Texto de origem »
==========

E mesmo, depois da internet ter facilitado a vida de todo mundo, proporcionando vídeos quase que instantâneos de qualquer show das turnês dos nossos artistas preferidos e de todos sabermos o repertório que será tocado muito antes do show, vale cada centavo estar presente in loco, fazendo parte daquilo tudo. Na primeira parte do show, por exemplo, Geedy Lee cantou como se estivesse com o mesmo poder de fogo do final da década de 1970.

Feliz da vida, com uma cerveja gelada e o ingresso do memorável show
Canções como “Presto”, “Marathon”, “Freewill” e principalmente “Subdivisions”, fizeram daquela primeira parte do show um verdadeiro arregaço. Que banda extraordinária. Como tocam, Lee, Lifeson e Peart. O fim da primeira parte, foi também o reinício do meu martírio pessoal. O cansaço aos poucos estava se tornando iminente. Esperar por mais 20 minutos até o reinício do show foi das tarefas mais angustiantes de todo dia e noite de 8 de outubro.

Na segunda parte do espetáculo, o Moving Pictures inteirinho. A começar por “Tom Sawyer”, a música que no Brasil ficou famosa devido a abertura do seriado Profissão Perigo. Antes porém, outro vídeo, tão bom quando o reproduzido na abertura do show. A execução do clássico álbum de 1981, não foi perfeita por dois pontos: a voz de Lee falhou em alguns momentos, principalmente em “Red Barcheta” e o vento empurrava o som para tudo quanto é lugar, fazendo com que, em alguns momentos, se tivesse a impressão da banda estar tocando apenas com os retornos do palco. A música mais prejudicada pela ventania foi “Vital Signs”, infelizmente, já que se trata de uma música interessante no repertório arrebatador de Moving Pictures.

==========

Registros fornecidos »

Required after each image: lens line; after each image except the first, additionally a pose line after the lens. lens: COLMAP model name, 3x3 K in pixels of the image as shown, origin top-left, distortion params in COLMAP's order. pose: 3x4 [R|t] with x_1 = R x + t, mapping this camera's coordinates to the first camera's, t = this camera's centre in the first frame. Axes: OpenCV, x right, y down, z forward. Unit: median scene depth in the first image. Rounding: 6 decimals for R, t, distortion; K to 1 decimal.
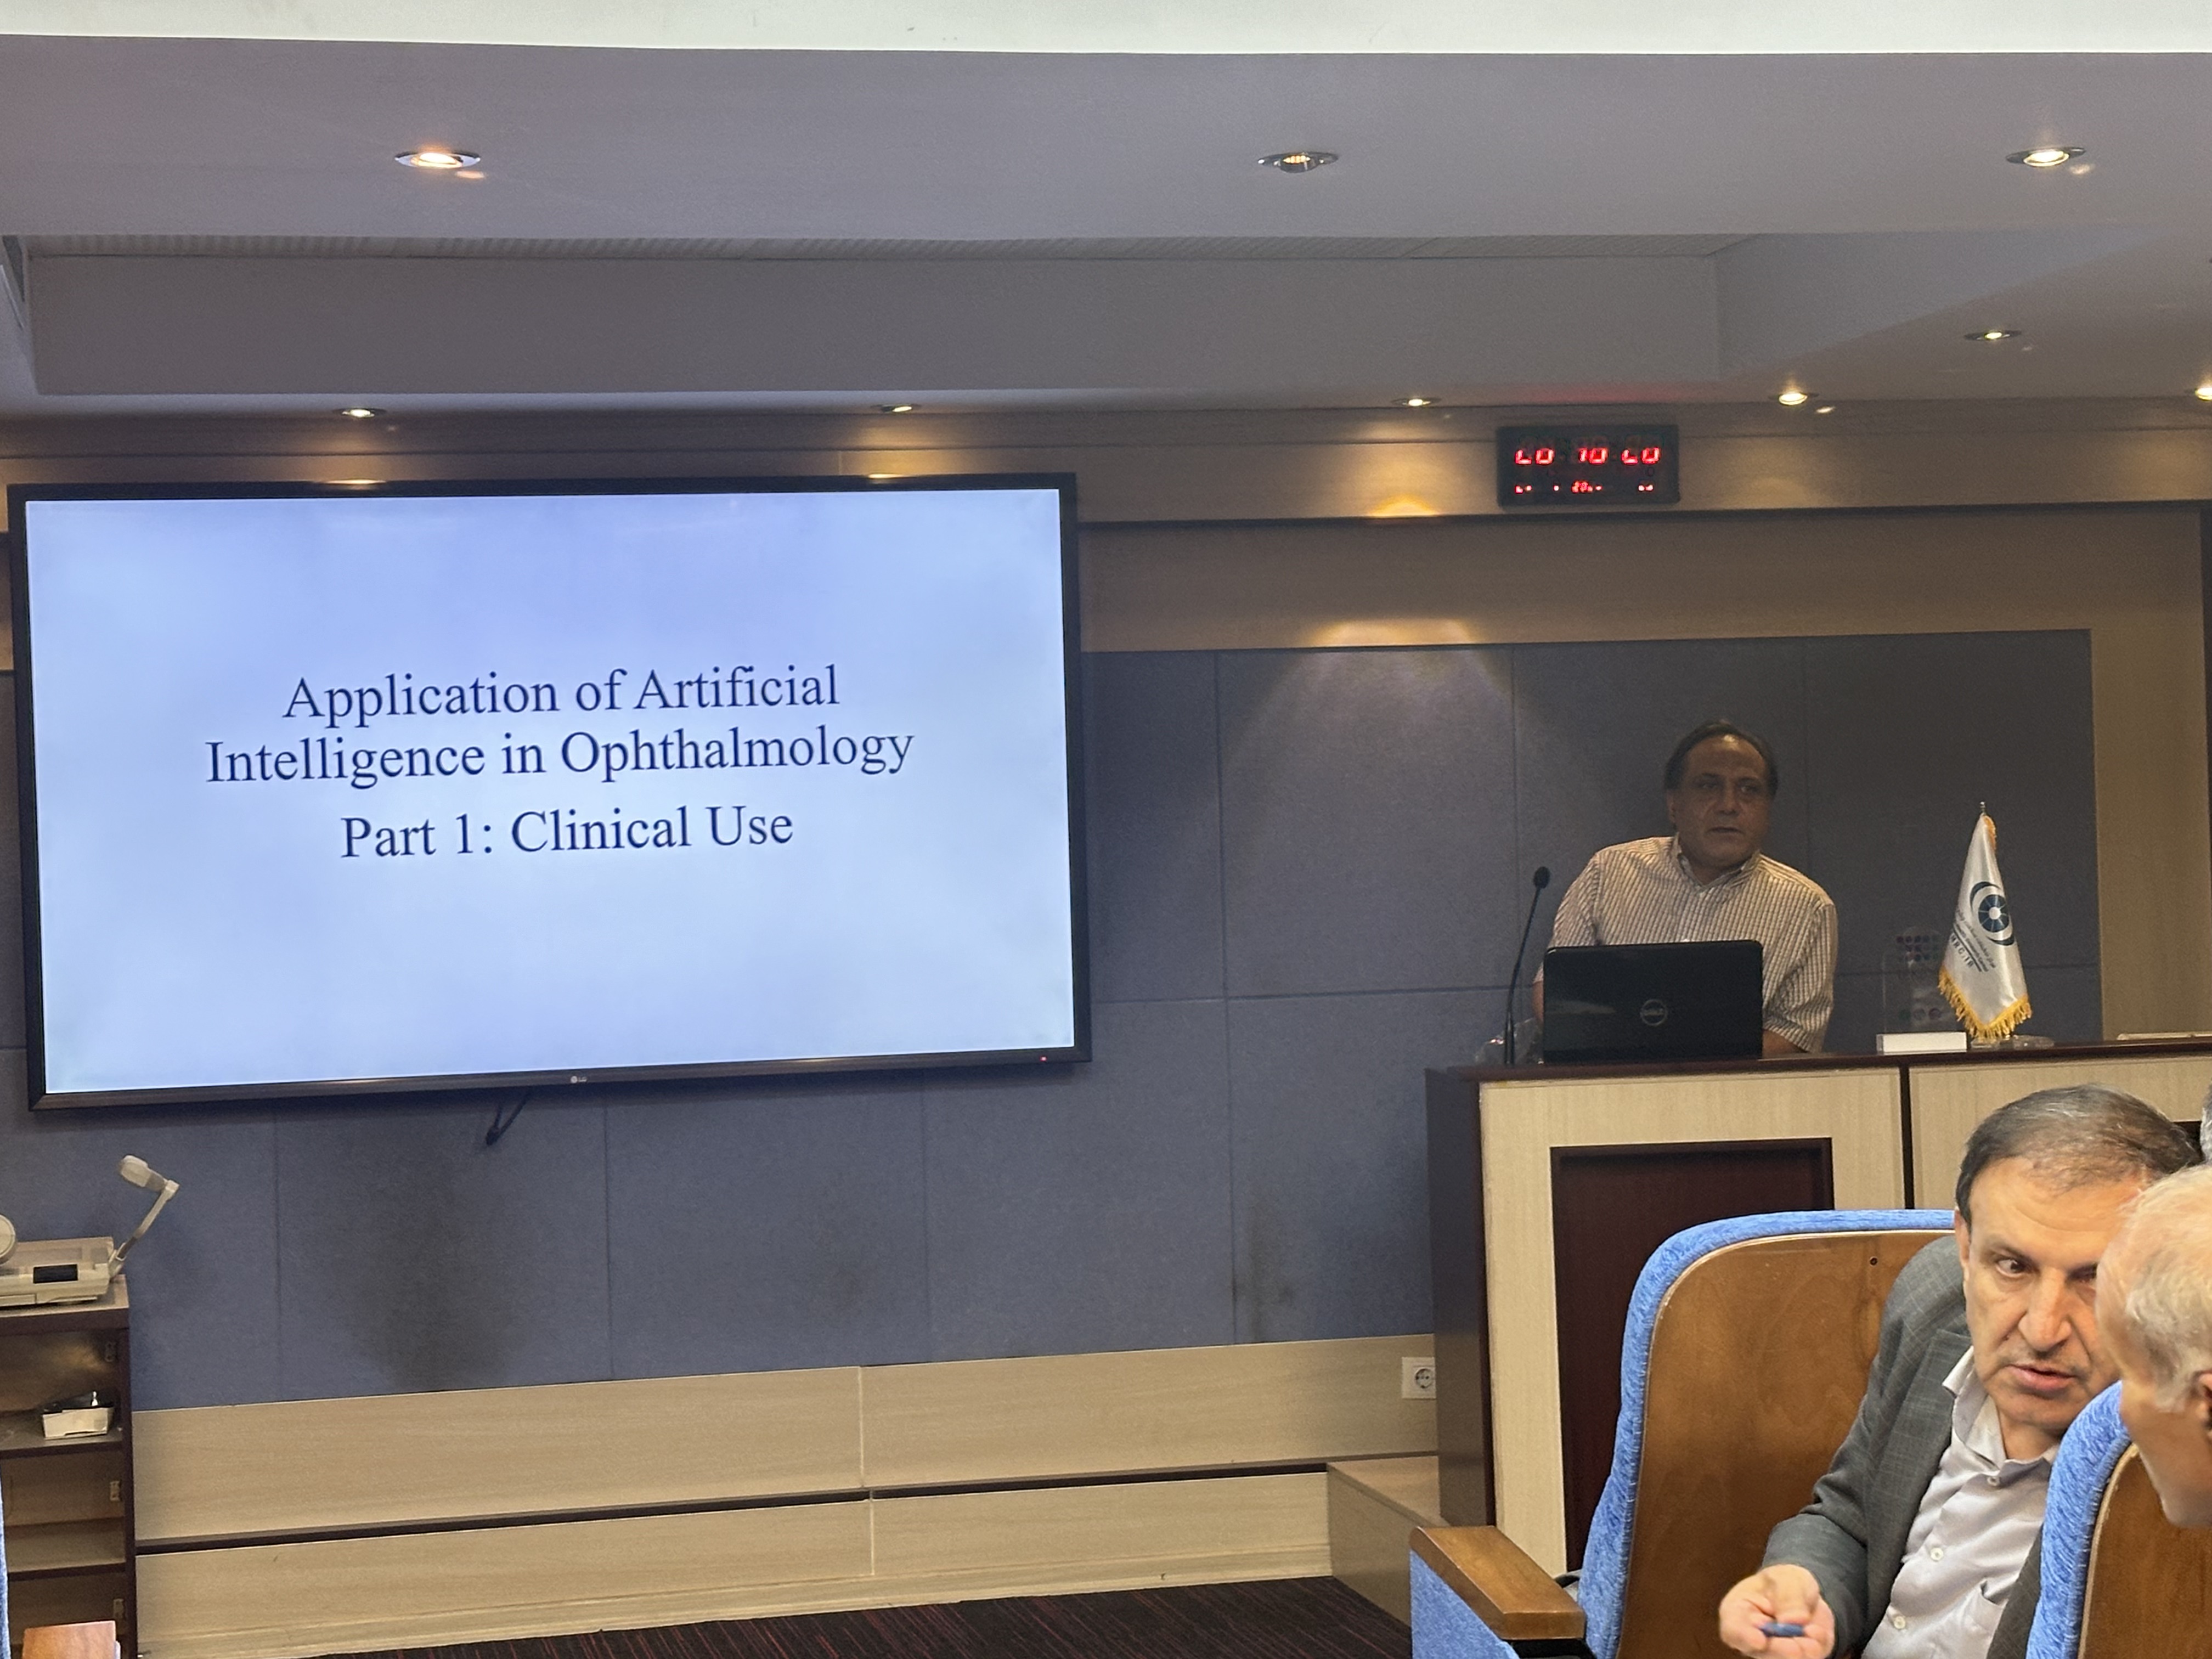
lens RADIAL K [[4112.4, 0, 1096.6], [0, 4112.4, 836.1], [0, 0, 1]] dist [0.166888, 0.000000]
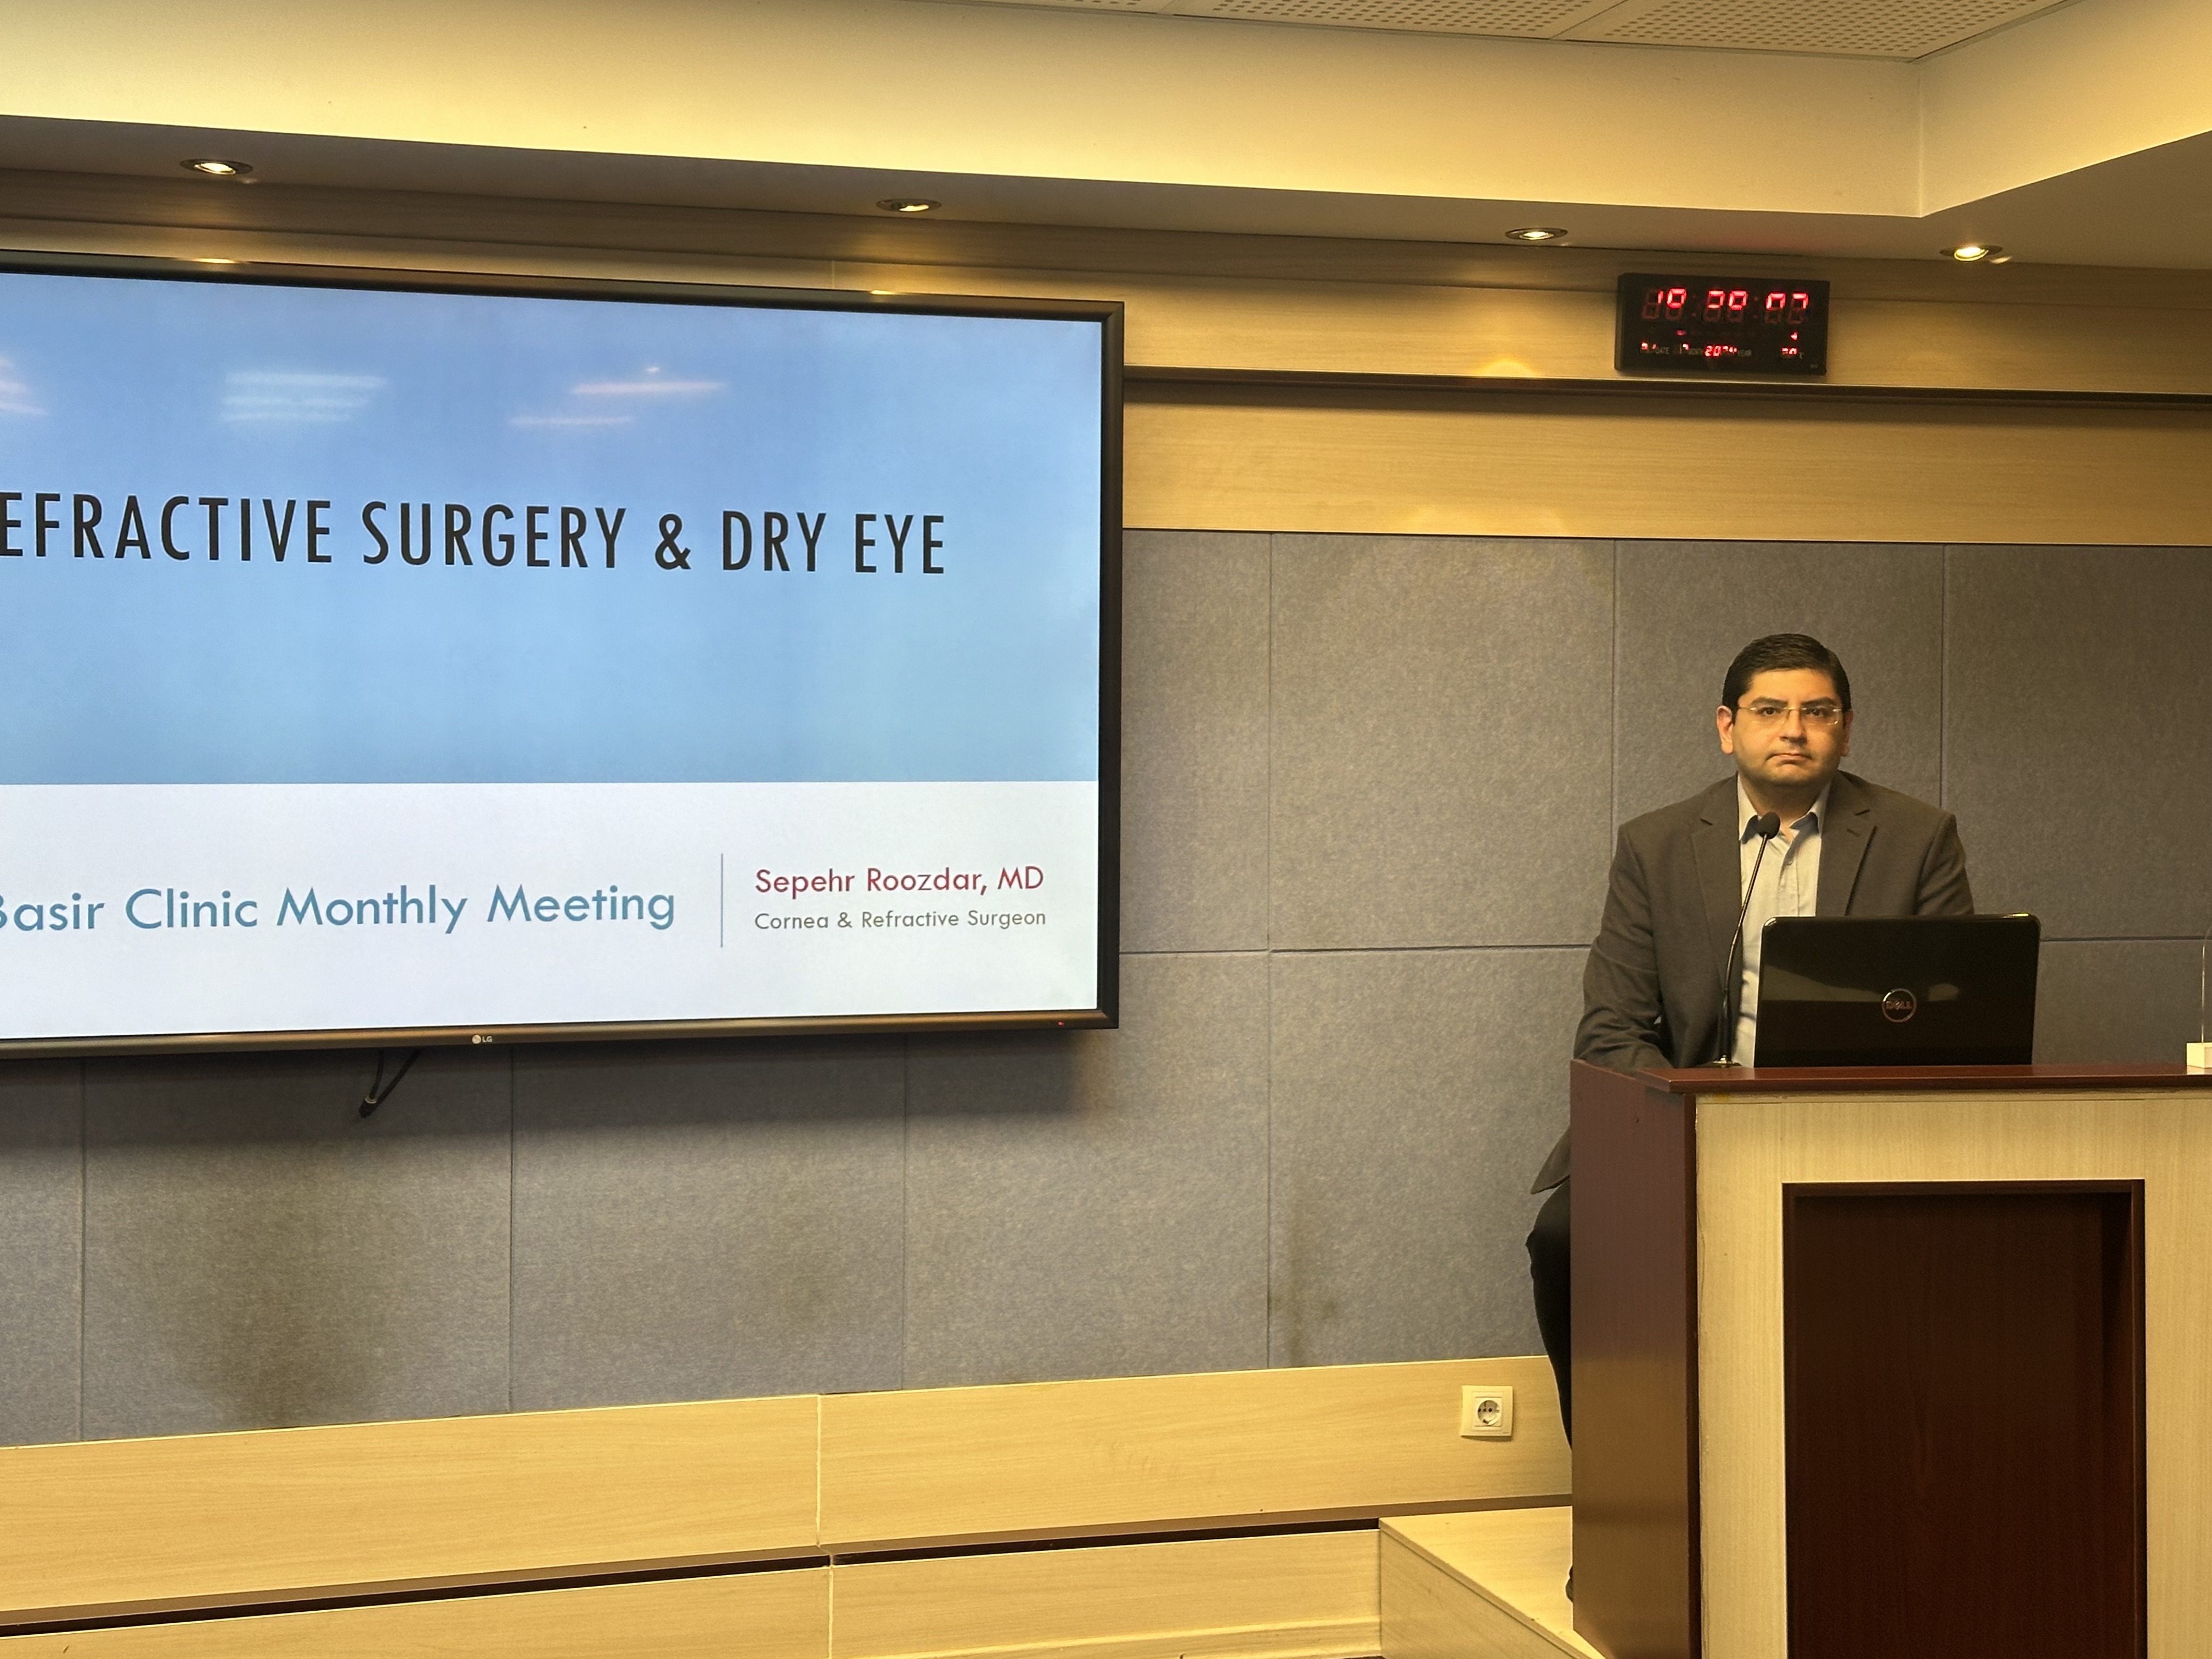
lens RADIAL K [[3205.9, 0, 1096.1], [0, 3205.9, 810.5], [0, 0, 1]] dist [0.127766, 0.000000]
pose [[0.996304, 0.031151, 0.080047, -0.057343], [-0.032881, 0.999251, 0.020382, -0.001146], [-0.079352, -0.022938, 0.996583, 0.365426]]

==========

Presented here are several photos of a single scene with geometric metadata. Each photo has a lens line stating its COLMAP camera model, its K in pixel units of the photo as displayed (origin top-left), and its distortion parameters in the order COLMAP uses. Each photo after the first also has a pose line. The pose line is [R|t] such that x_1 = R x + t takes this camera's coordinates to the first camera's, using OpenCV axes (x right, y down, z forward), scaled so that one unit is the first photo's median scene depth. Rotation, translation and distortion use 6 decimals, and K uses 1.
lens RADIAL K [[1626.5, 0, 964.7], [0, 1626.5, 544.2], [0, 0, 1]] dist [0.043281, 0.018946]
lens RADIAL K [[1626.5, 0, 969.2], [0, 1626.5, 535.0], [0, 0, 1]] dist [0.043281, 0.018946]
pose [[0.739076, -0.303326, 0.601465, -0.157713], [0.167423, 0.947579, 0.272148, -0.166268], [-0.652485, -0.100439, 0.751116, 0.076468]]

==========

O que se pede »
#1 De acordo com o relato do show, qual música foi a mais prejudicada pela ventania?
#2 Transcreva do relato do show o trecho que vai de "E mesmo, depois" a "década de 1970.".

Respostas por tarefa »
#1 "Vital Signs".

#2
E mesmo, depois da internet ter facilitado a vida de todo mundo, proporcionando vídeos quase que instantâneos de qualquer show das turnês dos nossos artistas preferidos e de todos sabermos o repertório que será tocado muito antes do show, vale cada centavo estar presente in loco, fazendo parte daquilo tudo. Na primeira parte do show, por exemplo, Geedy Lee cantou como se estivesse com o mesmo poder de fogo do final da década de 1970.